I didn't see the borders of the person's duties as something limiting, but as a knowledge support for what they are expected to handle, and what kind of authority they have (if any), and make their best performance of the job.


----------



## serbianfan

Fortunately, nobody's ever asked me to translate 'rammebetingelser', though I have had to struggle with translating various other Norwegian 'nøtter' (hard nuts to crack), such as 'faglig'. It seems that even the little ones (or at least their parents) can't escape 'rammebetingelser' because I found a 'virksomhetsplan' for a Norwegian kindergarten, presumably partly aimed at parents, because it's mostly written in everyday language, where Section 1 was 'Velkommen' and Section 2 was 'Rammebetingelser for barnehagen'. Excitedly, I scrolled down to Section 2 to find out what 'rammebetingelser' really meant and what did I find? Exactly the kind of stuff we would put under the heading of 'General Information' in English - the name of the manager, the sections of the kindergarten, when the staff have meetings with each other and with parents, and so on.

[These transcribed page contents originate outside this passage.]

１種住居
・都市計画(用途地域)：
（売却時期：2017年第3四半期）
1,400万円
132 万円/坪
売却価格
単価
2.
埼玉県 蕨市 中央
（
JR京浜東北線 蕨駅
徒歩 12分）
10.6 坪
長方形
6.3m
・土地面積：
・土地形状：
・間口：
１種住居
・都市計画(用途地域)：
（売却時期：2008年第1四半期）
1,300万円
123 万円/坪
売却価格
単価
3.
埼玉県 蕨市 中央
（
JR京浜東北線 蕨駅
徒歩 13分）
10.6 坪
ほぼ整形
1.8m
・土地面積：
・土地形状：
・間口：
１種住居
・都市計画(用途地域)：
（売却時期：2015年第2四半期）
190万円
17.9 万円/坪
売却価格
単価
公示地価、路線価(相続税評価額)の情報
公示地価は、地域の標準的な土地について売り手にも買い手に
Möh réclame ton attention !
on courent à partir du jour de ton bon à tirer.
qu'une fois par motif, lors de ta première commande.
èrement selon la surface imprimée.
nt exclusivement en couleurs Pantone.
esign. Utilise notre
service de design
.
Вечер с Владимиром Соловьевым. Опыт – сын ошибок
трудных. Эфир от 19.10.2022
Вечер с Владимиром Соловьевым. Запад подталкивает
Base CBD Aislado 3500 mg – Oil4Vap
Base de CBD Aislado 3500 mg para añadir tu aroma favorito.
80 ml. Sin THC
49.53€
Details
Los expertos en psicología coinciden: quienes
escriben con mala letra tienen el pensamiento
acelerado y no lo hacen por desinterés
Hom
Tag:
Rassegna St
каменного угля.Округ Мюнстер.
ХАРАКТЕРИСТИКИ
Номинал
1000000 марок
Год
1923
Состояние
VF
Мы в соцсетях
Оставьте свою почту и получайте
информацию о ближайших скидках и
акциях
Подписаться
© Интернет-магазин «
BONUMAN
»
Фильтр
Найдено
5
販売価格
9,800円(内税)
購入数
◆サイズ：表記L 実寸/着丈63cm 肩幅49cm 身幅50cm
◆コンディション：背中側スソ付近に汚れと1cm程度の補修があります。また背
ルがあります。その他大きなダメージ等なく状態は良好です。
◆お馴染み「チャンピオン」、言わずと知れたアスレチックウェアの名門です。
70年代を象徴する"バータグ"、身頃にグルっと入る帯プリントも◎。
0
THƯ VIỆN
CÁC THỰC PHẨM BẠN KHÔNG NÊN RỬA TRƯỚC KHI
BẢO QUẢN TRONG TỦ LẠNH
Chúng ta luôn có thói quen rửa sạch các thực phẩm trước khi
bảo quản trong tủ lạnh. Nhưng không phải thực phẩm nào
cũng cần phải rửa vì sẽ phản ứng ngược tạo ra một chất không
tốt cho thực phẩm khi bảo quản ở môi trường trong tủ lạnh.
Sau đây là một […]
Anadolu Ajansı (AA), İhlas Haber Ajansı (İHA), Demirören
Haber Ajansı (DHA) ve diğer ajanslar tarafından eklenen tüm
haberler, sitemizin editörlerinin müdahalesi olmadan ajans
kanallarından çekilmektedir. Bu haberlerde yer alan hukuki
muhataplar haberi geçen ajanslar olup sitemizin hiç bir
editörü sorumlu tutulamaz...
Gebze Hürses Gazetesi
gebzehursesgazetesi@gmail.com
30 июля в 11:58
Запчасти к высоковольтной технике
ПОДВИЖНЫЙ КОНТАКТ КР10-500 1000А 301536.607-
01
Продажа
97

So, in this case (and maybe many others) neither a 'framework' nor 'conditions' in normal English


----------



## winenous

AutumnOwl said:


> I didn't see the borders of the person's duties as something limiting, but as a knowledge support for what they are expected to handle, and what kind of authority they have (if any), and make their best performance of the job.


OK, fair enough. I misinterpreted what you said


----------